The book moves in three parts. Part one examines "The Heresy of Orthodoxy: Pluralism and the Christian Origins of the New Testament". This is by far the best section of the book as the Bauer thesis is taken apart brick by brick. Bauer over-estimated the influence of the Roman church, certain groups like the Valentians were parasitic on the proto-orthodoxy rather than prior to and independent of them, and Bauer claimed to know too much based on far too little. There is no denial that Christianity was diverse, but there are good arguments provided to support the notion that the groups that were later judged as "heretical" deviated from a common core of widely accepted beliefs and traditions.
The second section covers "Picking the Books: Tracing the Development of the New Testament Canon" where it is claimed that the canon was not created by the church but received by the church, meaning that it was not an arbitrary collection based on little more than ecclesial politics. The third section "Changing the Story: Manuscripts, Scribes, and Transmission" directly challenges Bart Ehrman's claim that the text of the NT is highly corrupted and was deliberately molested by scribes who sought to conform the text to their own theological perspective. Here I would highlight the discussion on canon, covenant, and community that demonstrates the dynamic relationship between the faith of a community, the expectations of new Scripture that accompany a new covenant, and the textual tradition that the community itself creates.
This is a great book that deserves to be read and it is an excellent counter-point to the repeated assertions that the early church was just a nebulous array of diverse sub-groups until one was able to strong arm the rest. That said, there were a few points that I would contest.

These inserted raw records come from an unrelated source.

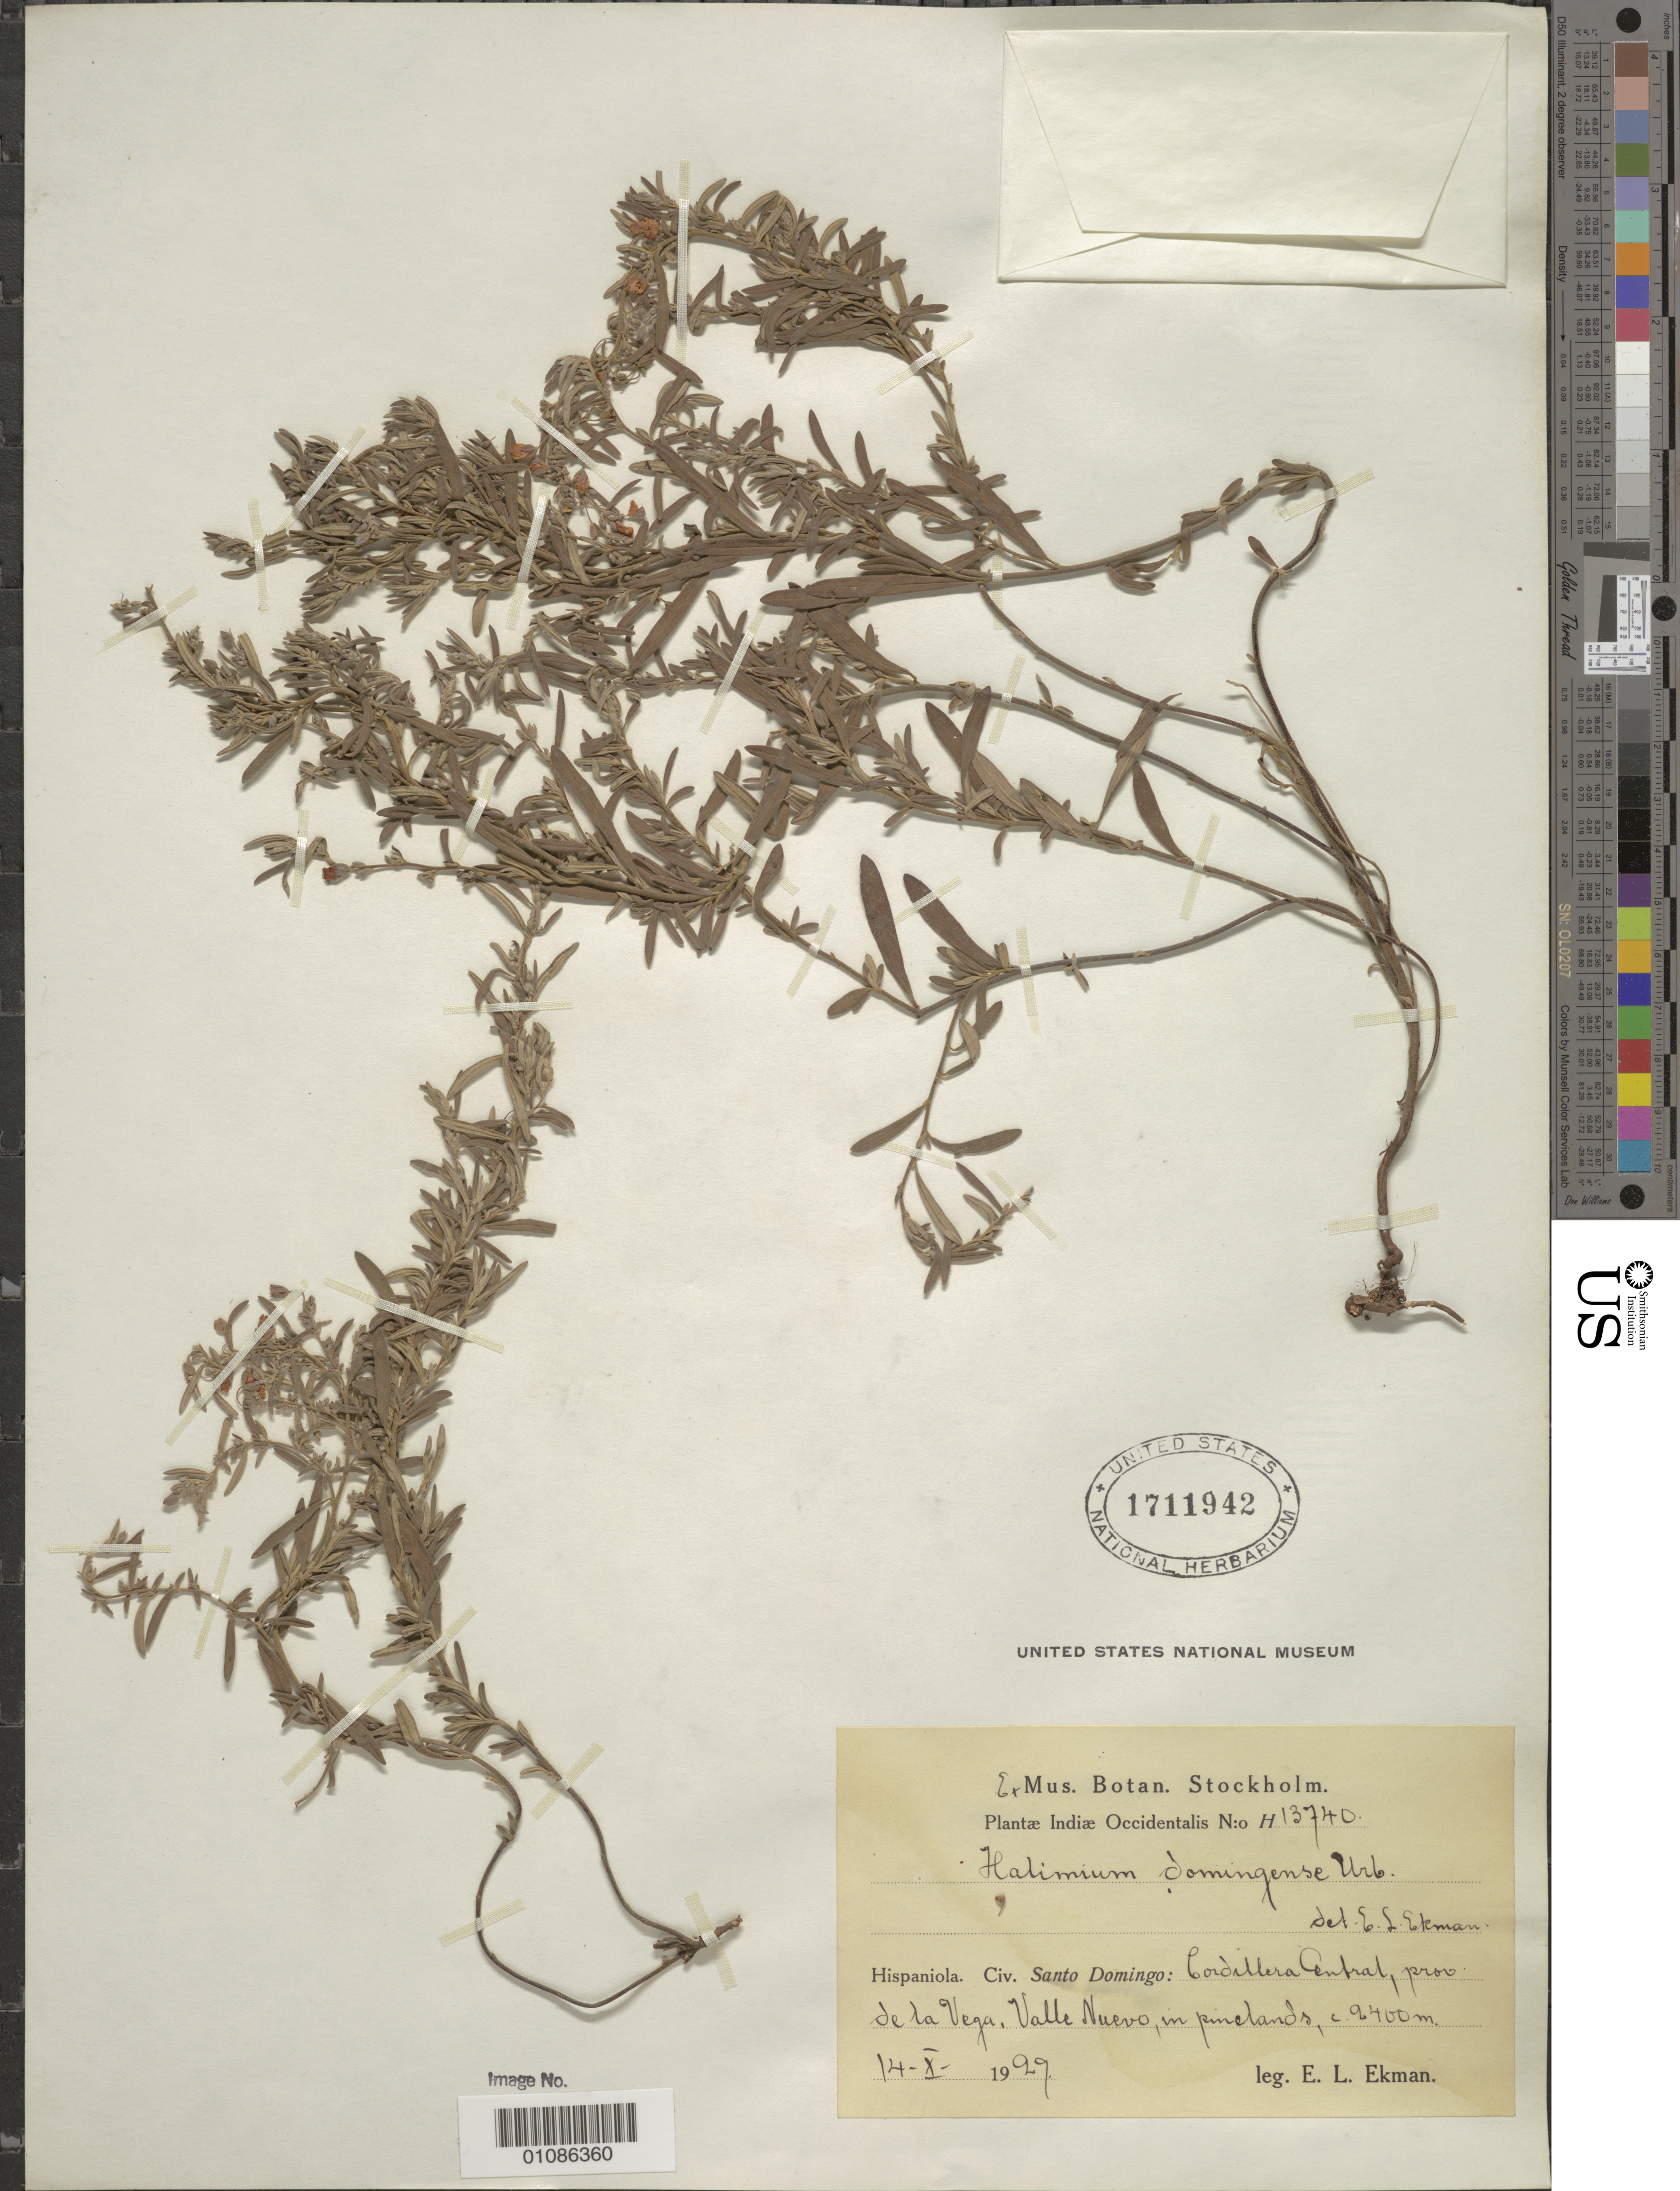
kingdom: Plantae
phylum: Tracheophyta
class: Magnoliopsida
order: Malvales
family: Cistaceae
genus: Halimium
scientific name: Halimium domingense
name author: Urb.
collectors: E. L. Ekman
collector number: H 13740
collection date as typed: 14 Sep 1999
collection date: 1999-09-14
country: Dominican Republic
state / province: Distrito Nacional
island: Hispaniola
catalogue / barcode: US 1711942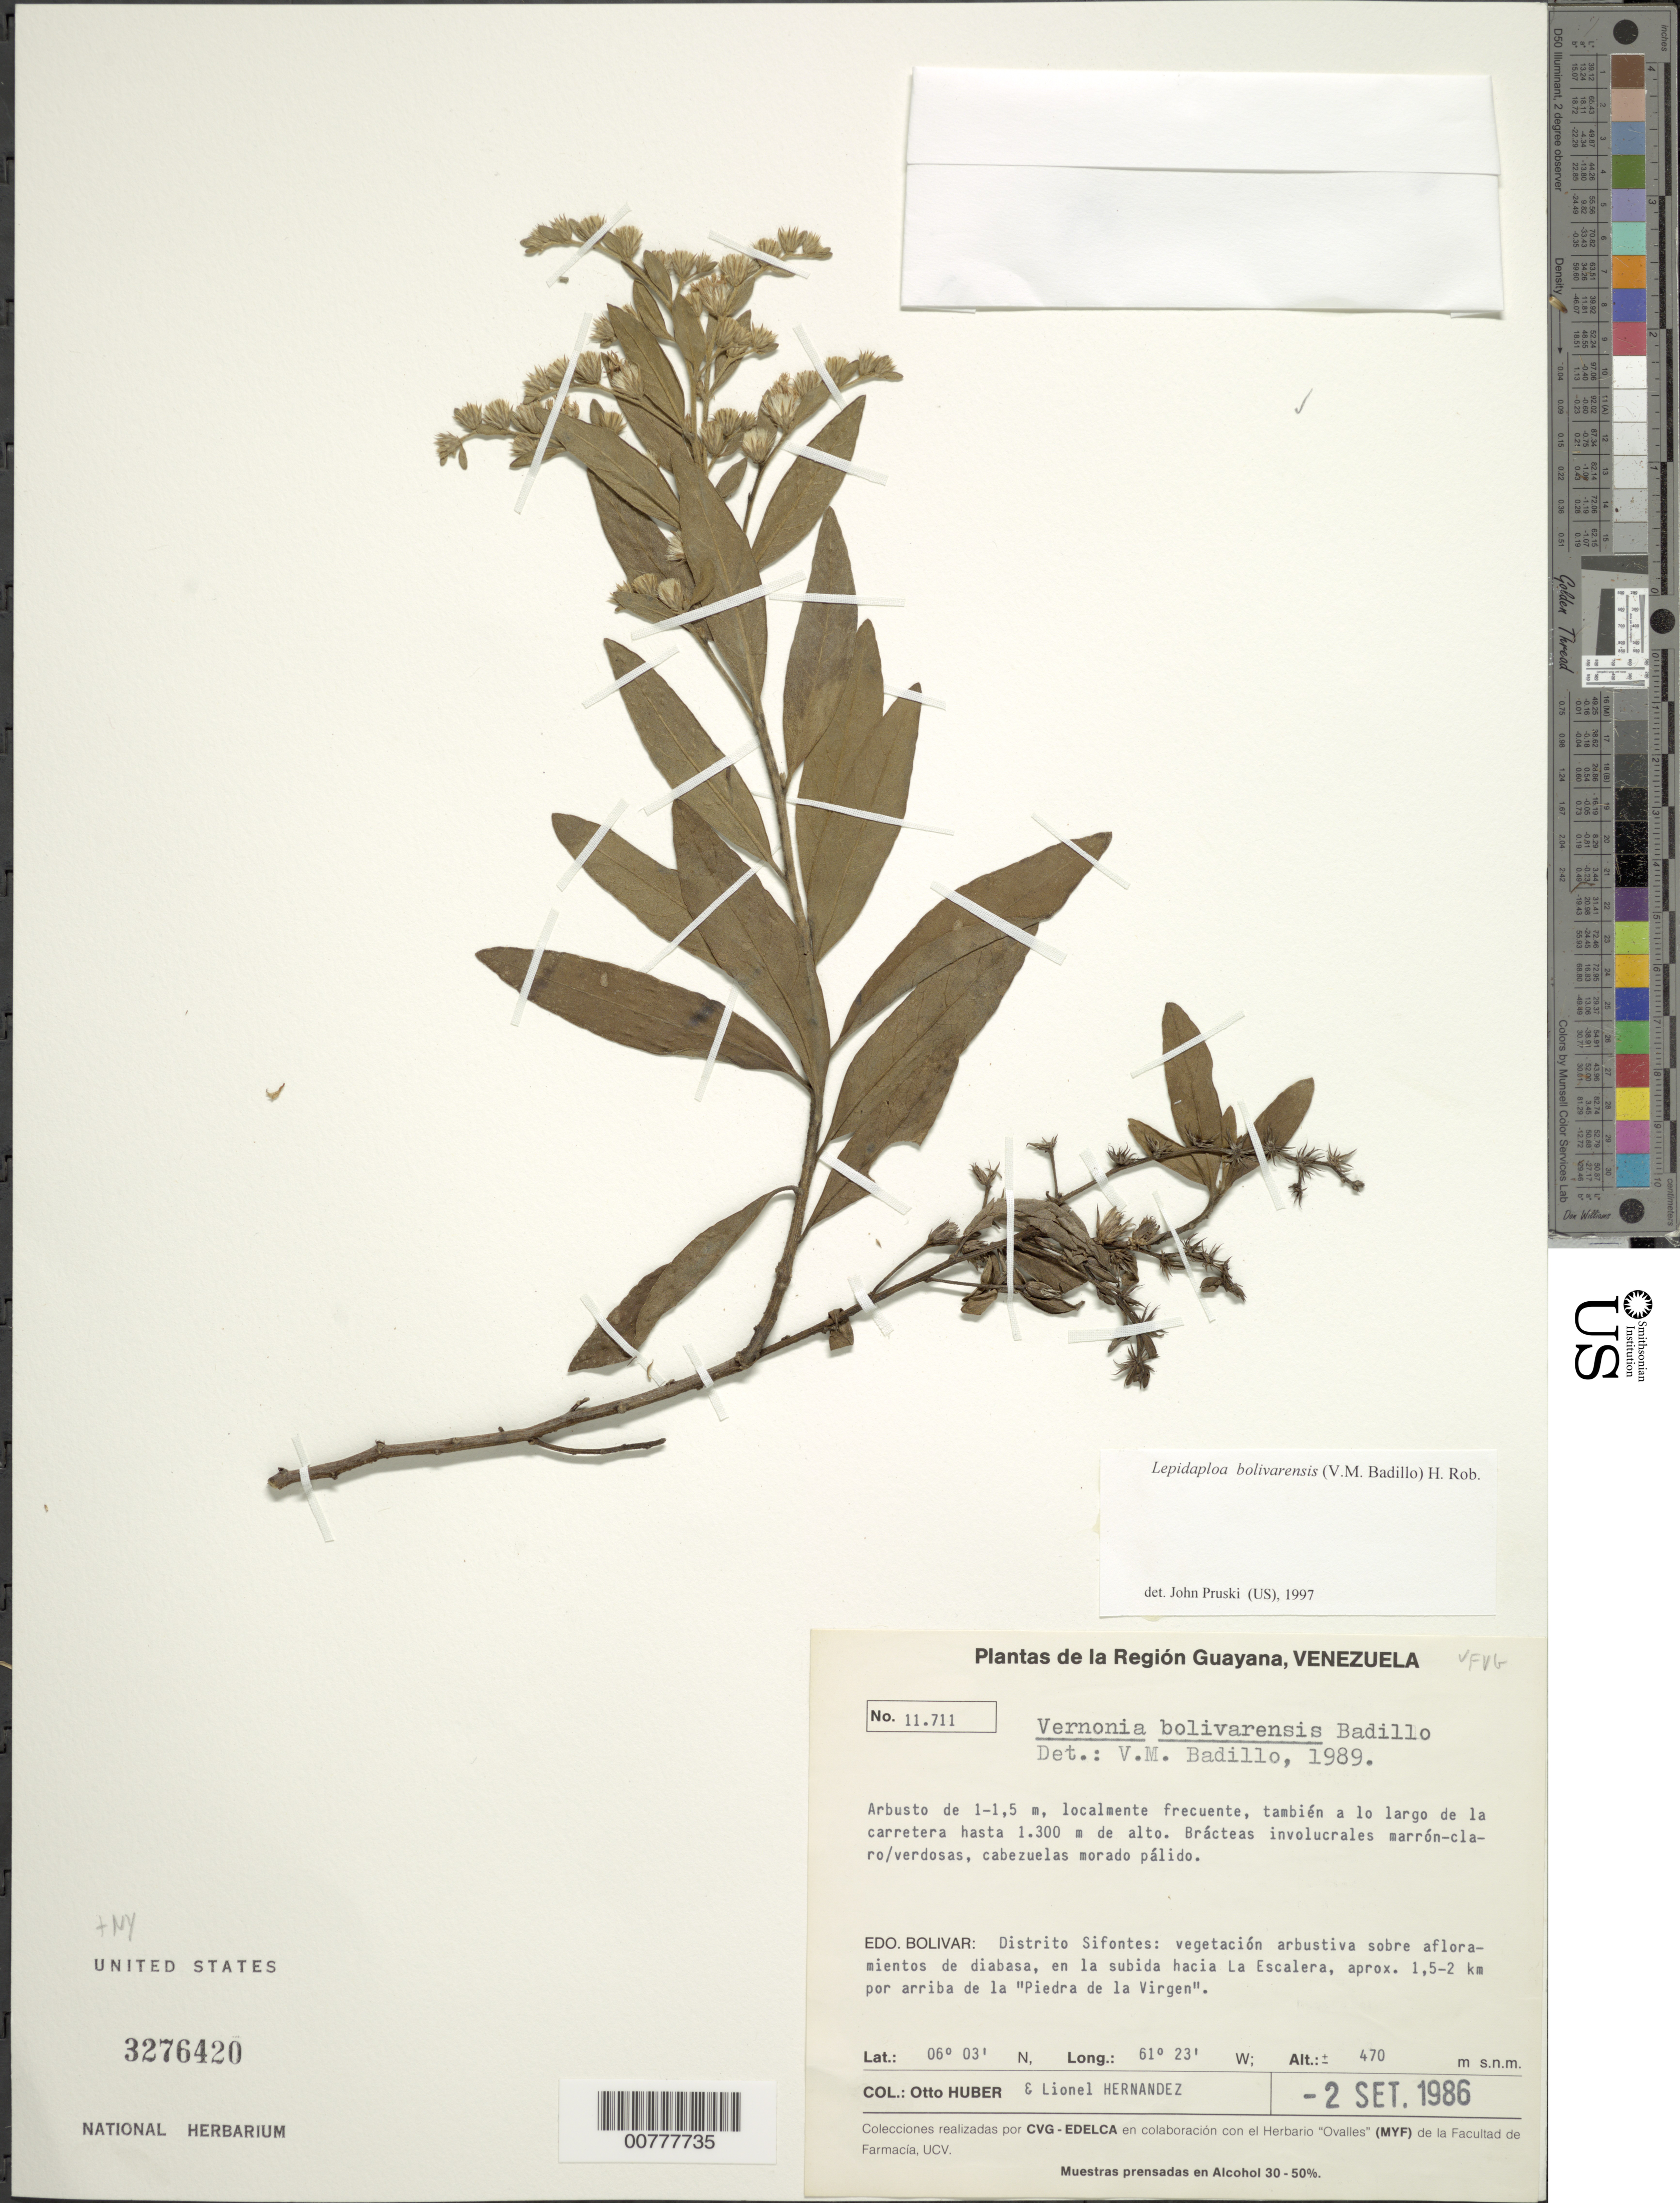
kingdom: Plantae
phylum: Tracheophyta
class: Magnoliopsida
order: Asterales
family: Asteraceae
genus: Lepidaploa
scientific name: Lepidaploa bolivarensis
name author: (V.M. Badillo) H. Rob.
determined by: Pruski, J. F.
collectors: O. Huber & L. Hernández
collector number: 11711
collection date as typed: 2-Sep-86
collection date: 1986-09-02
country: Venezuela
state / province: Bolívar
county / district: Sifontes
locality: La Escalera, 1.5-2 km por arriba de la Piedra de la Virgen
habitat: Vegetación arbustiva sobre afloramientos de diabasa, en la subida hacia La Escalera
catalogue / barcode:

First, Paul's opponents in Galatia are called "Judaizers" and "Heretics" in the book (p. 90). Strictly speaking only Gentiles can Judaize while Jews can proselytize. This is a term that needs to be eradicated from our nomenclature for Paul's adversaries in Galatia. But calling his opponents "heretics" is anachronistic as well. Heresy should be reserved for those who depart from the mature creedal statements of the Church's faith. Galatians was written during a period of the church's formative theological development where the issues of how much of the old carries over into the new was still an open question. Paul calls his opponents "false" not "heretical" since their position departed from an agreed norm with the Jerusalem apostles. But Paul's own view of the Law was developing as well and Galatians is a very raw and radical response to an intrusion onto his turf. Paul's Christ/Law contrast remains fairly consistent throughout his epistles, however, his remarks in Romans are obviously more mature and moderate compared to the explosive rejoinder in Galatians. In fact, if Galatians was the first and last word on the Law, Marcion might well have had a better case for rejecting the Old Testament. In the NT we can identify various positions concerning the Law (Matthew, James, Luke, Revelation) and the early church exhibited a wide diversity of opinion on the matter. Paul was right to object to any view of the Law that denigrated the work of Christ and argued that Christian Gentiles must embrace Judaism, but Paul's own formulation of Christ vis-a-vis the Law was not the unanimous view in the early church at this juncture.
Anyone studying NT Theology, unity and diversity in the early church, or historical theology would do well to consider this book.